While having two previous quality albums in “Origin” and “Proliferation”, it is seemingly only now with their third release that people, particularly the media, are starting to take notice.
“We’re an Australian band playing thrash metal,” Hudson said defensively. “I have never been interested in the marketing side of things myself which may have contributed to it. I’m just not interested in doing that stuff. You know all of those things that you need to do if you want your band to be a success? I don’t do it. I’m very pig headed and figure I should just be able to write the music and if people like it, we’ll get somewhere and if I don’t write good music and people don’t like it then I’ll get what I deserve.”

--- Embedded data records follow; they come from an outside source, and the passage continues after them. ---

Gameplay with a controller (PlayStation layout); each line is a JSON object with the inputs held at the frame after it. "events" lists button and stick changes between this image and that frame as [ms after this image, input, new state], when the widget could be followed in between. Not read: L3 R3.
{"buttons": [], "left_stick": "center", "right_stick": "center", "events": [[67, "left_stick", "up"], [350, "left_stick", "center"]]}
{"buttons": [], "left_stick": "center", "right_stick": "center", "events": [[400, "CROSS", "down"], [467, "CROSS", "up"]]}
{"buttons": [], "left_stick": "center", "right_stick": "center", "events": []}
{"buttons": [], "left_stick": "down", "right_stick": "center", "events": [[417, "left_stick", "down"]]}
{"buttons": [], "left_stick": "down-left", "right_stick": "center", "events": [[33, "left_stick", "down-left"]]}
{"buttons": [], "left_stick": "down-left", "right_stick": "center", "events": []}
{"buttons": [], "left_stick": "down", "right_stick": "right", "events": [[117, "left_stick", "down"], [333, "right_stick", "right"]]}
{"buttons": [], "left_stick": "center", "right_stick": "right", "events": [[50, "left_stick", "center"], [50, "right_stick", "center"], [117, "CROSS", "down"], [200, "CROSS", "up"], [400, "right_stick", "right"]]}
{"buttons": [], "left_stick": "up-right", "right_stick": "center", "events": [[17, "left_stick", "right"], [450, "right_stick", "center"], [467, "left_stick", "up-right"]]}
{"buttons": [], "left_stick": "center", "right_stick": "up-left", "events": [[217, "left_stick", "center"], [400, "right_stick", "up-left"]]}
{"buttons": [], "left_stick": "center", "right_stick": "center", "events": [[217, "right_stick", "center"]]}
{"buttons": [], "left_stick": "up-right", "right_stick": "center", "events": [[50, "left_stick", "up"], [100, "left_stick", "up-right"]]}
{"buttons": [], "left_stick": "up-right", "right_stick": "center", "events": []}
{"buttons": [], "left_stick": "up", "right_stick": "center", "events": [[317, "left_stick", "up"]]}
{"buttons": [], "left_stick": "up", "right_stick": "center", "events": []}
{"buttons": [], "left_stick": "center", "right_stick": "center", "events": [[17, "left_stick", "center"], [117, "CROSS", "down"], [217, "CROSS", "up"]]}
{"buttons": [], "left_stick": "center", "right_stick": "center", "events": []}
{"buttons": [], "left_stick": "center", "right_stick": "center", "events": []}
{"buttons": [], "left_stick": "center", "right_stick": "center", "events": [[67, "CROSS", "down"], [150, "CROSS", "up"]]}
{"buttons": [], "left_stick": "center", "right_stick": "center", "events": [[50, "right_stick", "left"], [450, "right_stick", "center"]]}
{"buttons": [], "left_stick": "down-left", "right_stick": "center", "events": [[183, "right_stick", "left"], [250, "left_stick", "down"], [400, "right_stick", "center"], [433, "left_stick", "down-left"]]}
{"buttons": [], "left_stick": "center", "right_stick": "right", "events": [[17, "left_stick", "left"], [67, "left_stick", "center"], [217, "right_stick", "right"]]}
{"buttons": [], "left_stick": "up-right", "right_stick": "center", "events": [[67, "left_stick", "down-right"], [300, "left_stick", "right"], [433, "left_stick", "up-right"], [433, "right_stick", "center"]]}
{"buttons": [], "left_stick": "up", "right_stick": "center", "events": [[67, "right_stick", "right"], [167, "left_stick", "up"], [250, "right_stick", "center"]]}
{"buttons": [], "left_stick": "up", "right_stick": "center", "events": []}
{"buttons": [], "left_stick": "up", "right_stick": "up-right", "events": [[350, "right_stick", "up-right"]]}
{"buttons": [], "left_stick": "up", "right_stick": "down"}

“I’ve also get a record label now that are trying to make lots of money off me,” he laughed. “It’s milking my artistic creativity dry to make sure they can profit as much as they can while giving us our little cut at the end of the day – which is more money that we’ve ever made from music before – but it’s not exactly paying the mortgage yet. Maybe by album ten we’ll all break even (laughs).”
When Harlott first started in 2006, Hudson says his me against them attitude typified the early struggles the band faced.
“You know when you’re a teenager and you’re an idiot?” he asked. “And you think that you’re onto something and you think this is gonna be great, we’re gonna get noticed and probably become a bit of a big deal and I always had dreams of being considered as one of the heavyweights of thrash metal. Then you get to 22 or 23 and the world is the worst place you can live in and you give up on everything and think well this is never gonna happen for us and I think that mentality is very important to me and our success because I’ve always approached things… not doing it for the sake of trying to achieve something commercially just for the sake of maybe enjoying it and it’s starting to pick up a bit now. It’s a bit worrying but it’s also kind of cool. We get to play bigger shows and it’s gonna cost us less money. The more that people enjoy what I’m doing the more validated I can feel about my existence.”
The true judgement of a thrash metal outfit comes not on the recorded album, but in the playing of those tracks live, and Harlott’s reputation in the live arena is matched only by the quality of their material.
“We put very little into our stage show actually,” he laughed. “A couple of rehearsals maybe, if it’s a big show we will do a weekly rehearsal. We’ve all got our own lives outside of the band; we’ve all got jobs and things that we need to do so we can afford this ridiculous pipe dream that we all have. We’ve been at it for long enough that we can get a bit loose on stage. We just have a bit of fun with it all. I like to tell a couple of jokes too, apparently, that’s a good thing.”